第5話・尊の失恋話



「あの、先生……」


「ん?」


「聡兄さんは、どうしたんですか?」


「あぁ、聡なぁ。なんか、仕事の電話がかかって来たみたいだ。聡が電話してるのにそのままあいつの部屋に居るのもなーって思って、お前の様子を見に来たんだ。料理が出来てたらを運ぼうと思ってよ」


 決してつまみ食いをしに来たわけじゃないからな、と続けて尊は笑った。


「先生は、今日はお客様なのに」


「いや、構わねぇよ。それよりよ、古城……」


「はい?」


「お前、この間、失恋したって言ってたな」


「は、はい」


 突然先日の話を持ち出され、灯里は驚いた。

 あんな事を言ってしまったから、心配させてしまったのかもしれない。

 他に理由が思い浮かばなかったから、つい正直に言ってしまったのだけれど――灯里はあの日、口にしてしまった事を後悔した。


「あ、あの日は……変な事を言ってしまって、すみませんでした……」


 だけど、大丈夫です、と続けると、尊は首を横に振った。

 少し話をしないか、と言う。

 灯里が頷くと、それを見た尊は言葉を続けた。


「今のお前の参考になるかはわかんねぇんだけどよ……俺が失恋した時の話を聞かせてやるよ」


「え? せ、先生の、失恋の話ですか?」


 あぁ、と尊は頷いた。


「古城には特別に聞かせてやるよ。あのな、俺が失恋したのはよ、俺が高校生の時の話だ」


 聞きたいような、聞きたくないような、複雑な気持ちだった。

 だけど尊はすでに話し始めていて、今さら聞きたくないと言って止める事は出来そうになかった。
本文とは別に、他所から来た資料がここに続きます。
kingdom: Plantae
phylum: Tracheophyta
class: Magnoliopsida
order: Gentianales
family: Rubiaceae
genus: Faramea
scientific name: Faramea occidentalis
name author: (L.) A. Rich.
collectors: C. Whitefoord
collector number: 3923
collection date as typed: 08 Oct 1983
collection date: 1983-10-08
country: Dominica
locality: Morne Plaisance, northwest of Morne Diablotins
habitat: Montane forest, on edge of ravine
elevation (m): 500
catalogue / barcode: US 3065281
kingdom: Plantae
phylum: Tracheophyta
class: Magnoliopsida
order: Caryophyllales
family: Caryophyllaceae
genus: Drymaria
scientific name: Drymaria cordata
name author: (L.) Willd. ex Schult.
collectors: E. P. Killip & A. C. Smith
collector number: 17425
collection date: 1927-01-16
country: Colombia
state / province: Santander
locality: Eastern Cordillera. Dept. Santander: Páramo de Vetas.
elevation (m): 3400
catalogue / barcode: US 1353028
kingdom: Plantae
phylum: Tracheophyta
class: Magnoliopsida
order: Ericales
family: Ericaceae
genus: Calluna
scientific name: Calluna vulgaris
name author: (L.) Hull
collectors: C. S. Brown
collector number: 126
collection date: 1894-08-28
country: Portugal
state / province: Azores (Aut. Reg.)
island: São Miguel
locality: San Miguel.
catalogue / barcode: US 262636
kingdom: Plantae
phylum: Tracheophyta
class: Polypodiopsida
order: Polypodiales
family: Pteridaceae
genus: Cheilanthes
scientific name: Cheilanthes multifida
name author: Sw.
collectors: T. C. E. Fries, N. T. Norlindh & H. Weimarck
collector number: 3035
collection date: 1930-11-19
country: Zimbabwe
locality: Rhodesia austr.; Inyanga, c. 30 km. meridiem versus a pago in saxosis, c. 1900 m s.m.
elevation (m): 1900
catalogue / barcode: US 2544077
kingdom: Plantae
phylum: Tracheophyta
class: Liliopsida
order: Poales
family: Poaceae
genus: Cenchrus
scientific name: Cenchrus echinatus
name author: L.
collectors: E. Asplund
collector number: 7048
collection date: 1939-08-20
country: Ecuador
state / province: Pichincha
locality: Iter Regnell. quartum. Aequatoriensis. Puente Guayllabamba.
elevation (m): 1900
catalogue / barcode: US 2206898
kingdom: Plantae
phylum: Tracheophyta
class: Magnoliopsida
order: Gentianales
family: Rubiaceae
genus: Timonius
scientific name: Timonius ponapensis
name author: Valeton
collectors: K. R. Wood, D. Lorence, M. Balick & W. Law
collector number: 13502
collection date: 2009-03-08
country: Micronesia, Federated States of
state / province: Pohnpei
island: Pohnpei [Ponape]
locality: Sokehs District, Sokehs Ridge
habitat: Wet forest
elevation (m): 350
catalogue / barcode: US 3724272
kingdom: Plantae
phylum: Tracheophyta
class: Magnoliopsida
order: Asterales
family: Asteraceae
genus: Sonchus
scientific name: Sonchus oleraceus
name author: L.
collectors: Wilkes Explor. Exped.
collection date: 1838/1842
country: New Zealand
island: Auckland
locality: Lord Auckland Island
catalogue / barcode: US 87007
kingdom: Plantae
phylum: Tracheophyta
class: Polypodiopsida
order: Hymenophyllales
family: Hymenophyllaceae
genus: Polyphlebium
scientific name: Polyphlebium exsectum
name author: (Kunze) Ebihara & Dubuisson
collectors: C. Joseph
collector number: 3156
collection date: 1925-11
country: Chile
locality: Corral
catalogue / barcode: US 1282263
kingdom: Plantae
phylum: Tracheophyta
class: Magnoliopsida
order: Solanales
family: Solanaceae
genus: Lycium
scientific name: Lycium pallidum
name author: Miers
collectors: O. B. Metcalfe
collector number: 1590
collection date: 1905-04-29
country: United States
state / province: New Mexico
「高校一年の春休みだったかな……二年生になる前の事だ。俺がずっと好きだった女の子は幼馴染でよ、いつも一緒に居た子だったんだ」


 ずっと好きだった、幼馴染、という言葉を聞いて、灯里の頭に思い浮かんだのは奈央だった。

 尊は今、自分が奈央に失恋した話をしようとしているのかもしれない。

 そこまで考えて、尊はすでに奈央に失恋していた事に灯里は気がついた。

 失恋しても、尊は奈央を今でも想っているという事なのだろうか。


「俺な、その子の事がずっと好きでよ……でも彼女は、俺じゃないもう一人の幼馴染の事が好きだったんだ」


「え?」


「俺、彼女が俺の親友の事を好きなの、昔から知ってたんだ。だから、二人が上手く行ったら自分が失恋するってわかってたけど、どうしても二人に上手く行ってほしかった。だって俺は二人とも好きだったからな。でも、俺の親友もバカでよ、あっちは俺の気持ちを知ってたからなかなか素直にならなくてさ。まぁ、いろいろあったよ」


 三角関係というものだろうか、と灯里は思った。

 だけど、尊の好きな女の子は、ずっと尊の親友の事だけを好きだったのだという。


「俺の親友な、すげぇ意地っ張りだからよ、なかなか素直になんなかった……。俺、それにイライラしてさ……。だから、やっと二人が両想いになった時は、すげぇ嬉しかったんだ。まぁ、ちょっとだけ落ち込んで、自分探しの旅に出たりもしたけどよ」


 そう言った尊は、優しい目で灯里を見つめていた。

 この人は本当に優しい人だ、と灯里は思った。

 自分が失恋しても友人を祝える大きな人だとも。

 そして、灯里は今の彼の話の中で、一つ気になる事があった。


「自分探しの旅?」


 聞き返すと、尊は頷いた。


「前に古城には言った事あったんじゃねぇかな。ここの近所に公園があるだろ? あそこで元気のない女の子に会った時が、その時だ。俺、その時さ、失恋旅だったんだよな」


「あ……」


 尊が昔出会ったという元気のない女の子は、灯里の事だった。

 あの時の彼は、失恋の痛みを抱えていて、それなのに灯里の事を気遣ってくれていたのだ。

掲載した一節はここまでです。